# Challenge
Please decide whether each statement below agrees with the thread about the Roland GX 24 "bad position" message, answering yes or no and quoting the deciding words from the thread. 1. The message appears when vinyl is put into the cutter. 2. The suggested fix puts each pinch roller within an area marked by the white lines. 3. The person who later said the fix worked had found the thread through a search of the forum itself.

# Excerpt
========================
# Bad Position - Roland GX 24



## P.Grizzle (Apr 20, 2008)

Hi guys
Im having problems with my cutter, when i put my vinyl in, it says "bad position", does anyone know how to fix this?


----------



## mzmadmax (Nov 16, 2006)

Yes, move your pinch rollers, and if necessary, adjust your vinyl, so that each pinch roller is within an area marked by the white lines.


----------



## P.Grizzle (Apr 20, 2008)

wow that was simple..thanks a lot


----------



## mzmadmax (Nov 16, 2006)

Anytime.


----------



## COEDS (Oct 4, 2006)

This is the place to get answers for sure. .... JB


----------



## Rodney (Nov 3, 2004)

mzmadmax said:


> Yes, move your pinch rollers, and if necessary, adjust your vinyl, so that each pinch roller is within an area marked by the white lines.


That just worked for me to. Thanks again Maxine! I searched google for this issue and this thread came right up


----------



## COEDS (Oct 4, 2006)
========================
# Recorded data
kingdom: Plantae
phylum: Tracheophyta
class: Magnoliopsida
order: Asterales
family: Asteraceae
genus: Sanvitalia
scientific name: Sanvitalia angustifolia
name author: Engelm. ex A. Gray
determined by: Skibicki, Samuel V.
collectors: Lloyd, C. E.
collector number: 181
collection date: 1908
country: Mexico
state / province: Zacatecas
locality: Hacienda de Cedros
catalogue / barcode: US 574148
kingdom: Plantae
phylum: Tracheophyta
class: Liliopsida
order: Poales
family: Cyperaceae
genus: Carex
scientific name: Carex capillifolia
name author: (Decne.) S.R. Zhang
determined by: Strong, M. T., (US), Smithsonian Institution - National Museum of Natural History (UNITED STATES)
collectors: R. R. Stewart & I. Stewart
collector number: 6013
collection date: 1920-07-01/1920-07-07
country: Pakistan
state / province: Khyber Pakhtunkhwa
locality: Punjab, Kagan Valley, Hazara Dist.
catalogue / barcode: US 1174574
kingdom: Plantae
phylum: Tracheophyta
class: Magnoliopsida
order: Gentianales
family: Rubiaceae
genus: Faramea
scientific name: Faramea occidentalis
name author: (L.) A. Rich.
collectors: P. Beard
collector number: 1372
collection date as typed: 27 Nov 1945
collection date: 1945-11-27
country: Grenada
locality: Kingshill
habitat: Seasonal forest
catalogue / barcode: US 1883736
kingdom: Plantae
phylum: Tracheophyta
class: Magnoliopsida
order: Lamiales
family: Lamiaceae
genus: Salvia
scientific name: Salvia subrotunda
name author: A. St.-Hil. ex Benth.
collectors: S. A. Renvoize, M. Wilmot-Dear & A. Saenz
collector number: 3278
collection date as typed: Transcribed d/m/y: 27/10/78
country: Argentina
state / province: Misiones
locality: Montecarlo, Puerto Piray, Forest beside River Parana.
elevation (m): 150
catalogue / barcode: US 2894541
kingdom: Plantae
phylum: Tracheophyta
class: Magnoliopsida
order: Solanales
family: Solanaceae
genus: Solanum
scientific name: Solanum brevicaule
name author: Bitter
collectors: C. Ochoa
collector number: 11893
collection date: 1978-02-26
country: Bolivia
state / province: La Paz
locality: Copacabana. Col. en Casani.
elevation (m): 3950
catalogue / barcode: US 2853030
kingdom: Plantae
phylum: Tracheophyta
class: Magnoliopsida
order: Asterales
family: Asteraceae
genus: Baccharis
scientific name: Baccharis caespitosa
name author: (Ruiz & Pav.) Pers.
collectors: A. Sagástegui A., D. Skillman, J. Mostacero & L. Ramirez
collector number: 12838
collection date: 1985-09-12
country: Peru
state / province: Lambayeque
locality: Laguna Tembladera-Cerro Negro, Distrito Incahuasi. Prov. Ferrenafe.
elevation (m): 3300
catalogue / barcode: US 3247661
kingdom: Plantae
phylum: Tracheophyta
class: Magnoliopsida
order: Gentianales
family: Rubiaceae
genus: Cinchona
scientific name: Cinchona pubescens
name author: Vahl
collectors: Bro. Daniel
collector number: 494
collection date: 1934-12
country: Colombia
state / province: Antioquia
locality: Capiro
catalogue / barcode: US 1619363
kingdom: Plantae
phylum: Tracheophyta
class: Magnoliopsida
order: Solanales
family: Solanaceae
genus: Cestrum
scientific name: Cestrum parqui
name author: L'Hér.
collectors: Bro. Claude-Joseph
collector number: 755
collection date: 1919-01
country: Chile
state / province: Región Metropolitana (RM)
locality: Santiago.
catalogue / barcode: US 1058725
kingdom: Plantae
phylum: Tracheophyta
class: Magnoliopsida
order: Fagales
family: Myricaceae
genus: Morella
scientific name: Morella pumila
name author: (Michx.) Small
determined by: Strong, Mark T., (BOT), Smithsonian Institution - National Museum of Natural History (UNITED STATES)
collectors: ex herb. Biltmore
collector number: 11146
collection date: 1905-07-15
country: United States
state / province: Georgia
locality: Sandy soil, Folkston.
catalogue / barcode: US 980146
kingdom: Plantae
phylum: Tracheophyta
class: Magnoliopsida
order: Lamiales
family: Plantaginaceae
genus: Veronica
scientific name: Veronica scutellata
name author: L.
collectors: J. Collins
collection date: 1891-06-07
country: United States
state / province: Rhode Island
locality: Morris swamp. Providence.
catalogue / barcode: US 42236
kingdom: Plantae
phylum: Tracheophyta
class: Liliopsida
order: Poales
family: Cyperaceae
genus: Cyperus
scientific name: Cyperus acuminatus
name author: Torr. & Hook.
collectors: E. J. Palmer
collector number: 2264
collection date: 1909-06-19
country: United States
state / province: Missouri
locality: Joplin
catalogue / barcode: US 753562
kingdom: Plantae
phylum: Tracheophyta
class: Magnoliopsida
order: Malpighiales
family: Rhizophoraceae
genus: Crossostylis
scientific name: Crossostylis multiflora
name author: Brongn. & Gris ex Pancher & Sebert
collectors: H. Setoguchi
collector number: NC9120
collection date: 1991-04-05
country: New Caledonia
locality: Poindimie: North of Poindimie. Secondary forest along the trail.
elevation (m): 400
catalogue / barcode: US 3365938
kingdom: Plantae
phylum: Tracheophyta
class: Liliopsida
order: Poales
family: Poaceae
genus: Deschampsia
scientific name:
========================
# Result for this task
1. Yes: "when i put my vinyl in, it says "bad position""
2. Yes: "so that each pinch roller is within an area marked by the white lines"
3. No: "I searched google for this issue and this thread came right up"